Esta regra não se aplica, porém, quando a ilicitude do despedimento se fundar em motivo político, ideológico, étnico ou religioso, ainda que com invocação de motivo diverso, ou quando o fundamento da oposição à reintegração for culposamente criado pelo empregador, tendo o trabalhador, nesta situação, direito a uma indemnização, determinada pelo tribunal entre 30 e 60 dias de retribuição base e diuturnidades por cada ano completo ou fração de antiguidade (não podendo o seu montante ser inferior ao valor correspondente a seis meses de retribuição base e diuturnidades).
Ademais, a cessação do contrato obriga o empregador a entregar ao trabalhador um certificado de trabalho, indicando as datas de admissão e saída, bem como o cargo ou cargos desempenhados e quaisquer outros documentos devidos para fins oficiais. Do mesmo modo, extinguindo-se a relação laboral, o trabalhador está obrigado à devolução imediata dos instrumentos de trabalho e quaisquer objetos que sejam do empregador.
Por fim, e porque se trata de uma matéria especialmente relevante e sobre a qual se encontra ampla e consequente doutrina, cita-se um conjunto de autores que ao longo do tempo tem contribuído para sedimentar o conceito de justa causa subjetiva no despedimento por motivo imputável ao trabalhador no quadro do ordenamento jurídico português.
Segundo o Prof.

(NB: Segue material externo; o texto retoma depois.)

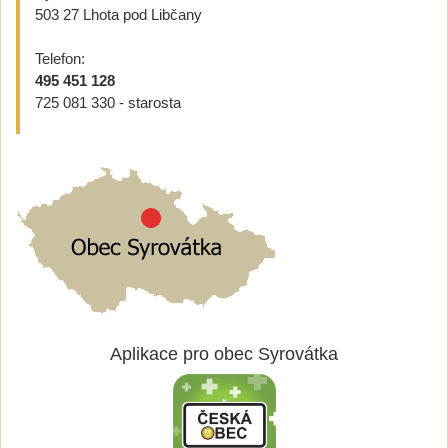
503 27 Lhota pod Libčany
Telefon:
495 451 128
725 081 330 - starosta
Aplikace pro obec Syrovátka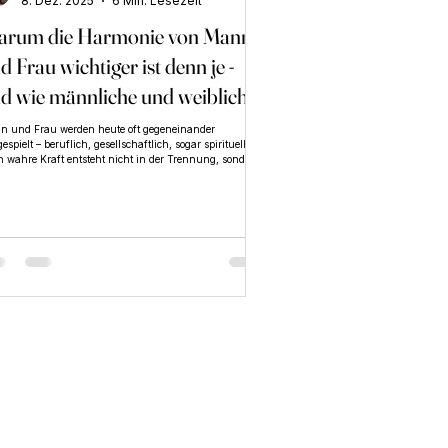
8. Dez. 2025
6 Min. Lesezeit
rum die Harmonie von Mann
d Frau wichtiger ist denn je -
d wie männliche und weibliche
ergie darin wirkt
n und Frau werden heute oft gegeneinander
espielt – beruflich, gesellschaftlich, sogar spirituell.
 wahre Kraft entsteht nicht in der Trennung, sondern
er Balance. Wenn männliche und weibliche Energie
der zusammenfinden, heilen Beziehungen, Rollen
en klarer und wir selbst kommen in unsere Stärke.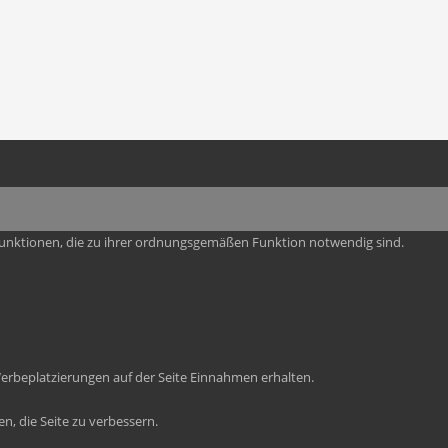
-Funktionen, die zu ihrer ordnungsgemäßen Funktion notwendig sind.
rbeplatzierungen auf der Seite Einnahmen erhalten.
n, die Seite zu verbessern.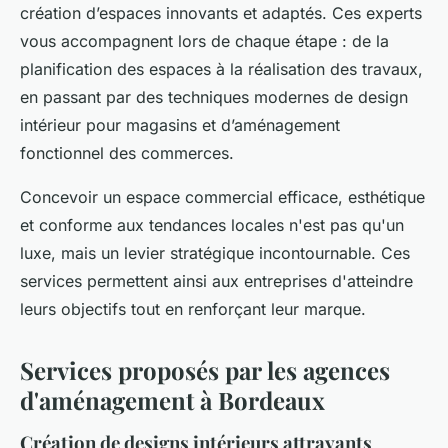
création d’espaces innovants et adaptés. Ces experts
vous accompagnent lors de chaque étape : de la
planification des espaces à la réalisation des travaux,
en passant par des techniques modernes de design
intérieur pour magasins et d’aménagement
fonctionnel des commerces.
Concevoir un espace commercial efficace, esthétique
et conforme aux tendances locales n'est pas qu'un
luxe, mais un levier stratégique incontournable. Ces
services permettent ainsi aux entreprises d'atteindre
leurs objectifs tout en renforçant leur marque.
Services proposés par les agences
d'aménagement à Bordeaux
Création de designs intérieurs attrayants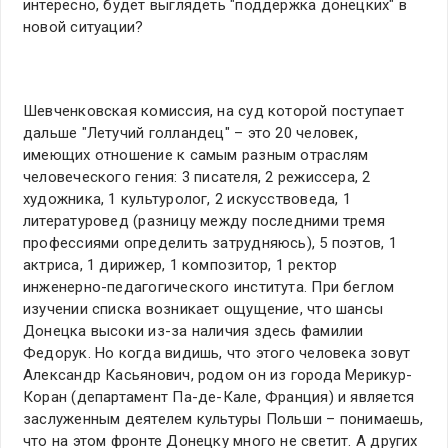
интересно, будет выглядеть "поддержка донецких" в
новой ситуации?
Шевченковская комиссия, на суд которой поступает
дальше "Летучий голландец" – это 20 человек,
имеющих отношение к самым разным отраслям
человеческого гения: 3 писателя, 2 режиссера, 2
художника, 1 культуролог, 2 искусствоведа, 1
литературовед (разницу между последними тремя
профессиями определить затрудняюсь), 5 поэтов, 1
актриса, 1 дирижер, 1 композитор, 1 ректор
инженерно-педагогического института. При беглом
изучении списка возникает ощущение, что шансы
Донецка высоки из-за наличия здесь фамилии
Федорук. Но когда видишь, что этого человека зовут
Александр Касьянович, родом он из города Мерикур-
Коран (департамент Па-де-Кале, Франция) и является
заслуженным деятелем культуры Польши – понимаешь,
что на этом фронте Донецку много не светит. А других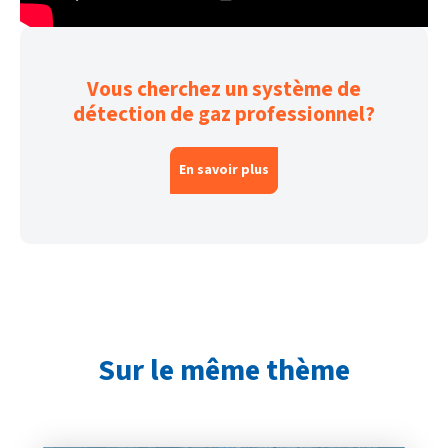
Vous cherchez un système de
détection de gaz professionnel?
En savoir plus
Sur le même thème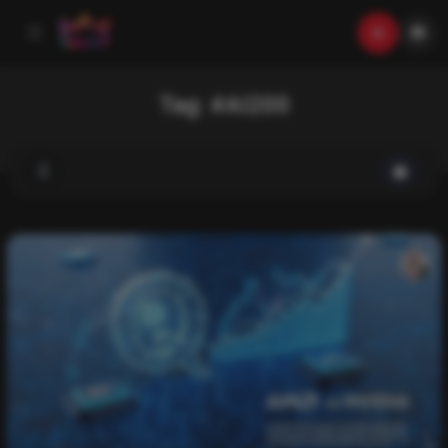
Tag:
#AI200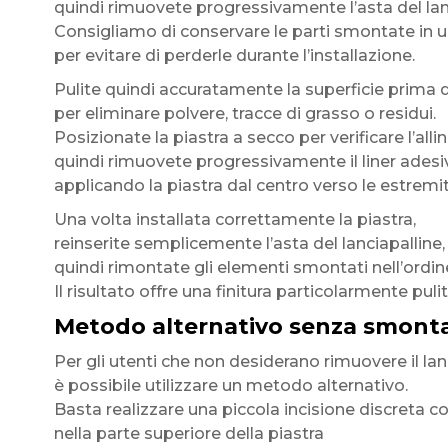
quindi rimuovete progressivamente l’asta del lan
Consigliamo di conservare le parti smontate in 
per evitare di perderle durante l’installazione.
Pulite quindi accuratamente la superficie prima d
per eliminare polvere, tracce di grasso o residui.
Posizionate la piastra a secco per verificare l’all
quindi rimuovete progressivamente il liner adesi
applicando la piastra dal centro verso le estremit
Una volta installata correttamente la piastra,
reinserite semplicemente l’asta del lanciapalline,
quindi rimontate gli elementi smontati nell’ordin
Il risultato offre una finitura particolarmente puli
Metodo alternativo senza smontag
Per gli utenti che non desiderano rimuovere il lan
è possibile utilizzare un metodo alternativo.
Basta realizzare una piccola incisione discreta c
nella parte superiore della piastra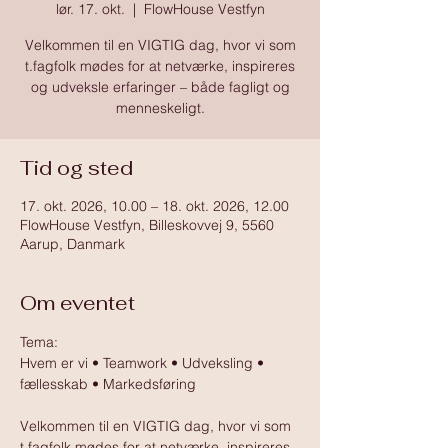
lør. 17. okt.
  |  
FlowHouse Vestfyn
Velkommen til en VIGTIG dag, hvor vi som
t.fagfolk mødes for at netværke, inspireres
og udveksle erfaringer – både fagligt og
menneskeligt.
Tid og sted
17. okt. 2026, 10.00 – 18. okt. 2026, 12.00
FlowHouse Vestfyn, Billeskovvej 9, 5560
Aarup, Danmark
Om eventet
Tema:
Hvem er vi • Teamwork • Udveksling • 
fællesskab • Markedsføring
Velkommen til en VIGTIG dag, hvor vi som 
t.fagfolk mødes for at netværke, inspireres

Mário Pinto: “O núcleo essencial do conceito de justa causa reside exatamente na ideia de ‘impossibilidade de subsistência da relação de trabalho’ ” (Glossário de Direito do Trabalho e Relações Industriais, Serviço das Publicações Oficiais das Comunidades Europeias, 1996, págs. 103 e 171).
Como refere Pedro Romano Martinez, a propósito do motivo justificativo do despedimento: “O despedimento é necessariamente vinculado, não só por via do regime geral da resolução do contrato ou da sua caducidade, mas, em particular, atendendo ao princípio da segurança no emprego (art. 53º CRP). Por isso, o despedimento não tem a função de denúncia do contrato, que seria discricionária. Independentemente de o despedimento corresponder a uma resolução por incumprimento ou por alteração das circunstâncias ou fundar-se na impossibilidade de cumprimento é sempre necessário determinar um motivo que o justifique; sem fundamento, o despedimento é ilícito” (Direito do Trabalho, Almedina, 2002, pág. 846).
No mesmo sentido, Bernardo Xavier afirma que: “O art. 53º da Constituição garante aos trabalhadores “a segurança no emprego, sendo proibidos os despedimentos sem justa causa ou por motivos políticos ou ideológicos”. Julga-se que a Constituição pretendeu aqui, para além da proibição de certas motivações especialmente abusivas, eliminar o sistema de despedimento discricionário sem qualquer motivo justificativo, em que era possível a perda arbitrária do lugar” (Curso de Direito do Trabalho, 2.ª ed., Verbo, 1993, pág. 483).
Jorge Leite, a respeito do conceito de justa causa de despedimento, lembra que “a gravidade do comportamento é um conceito objetivo-normativo não subjetivo-normativo, isto é, a valoração do comportamento não deve ser feita segundo os critérios subjetivos do empregador ou do juiz, mas segundo o critério do empregador razoável, tendo em conta a natureza deste tipo de relações, caracterizadas por uma certa conflitualidade, as circunstâncias do caso concreto e os interesses em presença” (Direito do Trabalho, lições policopiadas, Faculdade Direito Universidade Coimbra, 2004, pág. 417).
No mesmo sentido, Barros Moura considera que “A apreciação tem que ser objetiva […]. Há de tratar-se de um comportamento que, à luz de um critério social, se mostre incompatível com a continuidade do trabalhador ao serviço daquele ou de qualquer outro empregador, privado ou público. Um comportamento de tal modo grave que deixe de ser razoavelmente exigível a um qualquer empregador (um empregador médio) que, mantendo o trabalhador ao serviço, se conforme com a supremacia do direito ao trabalho” (Compilação de Direito do Trabalho – Sistematizada e Anotada, Almedina, 1980, pág. 195).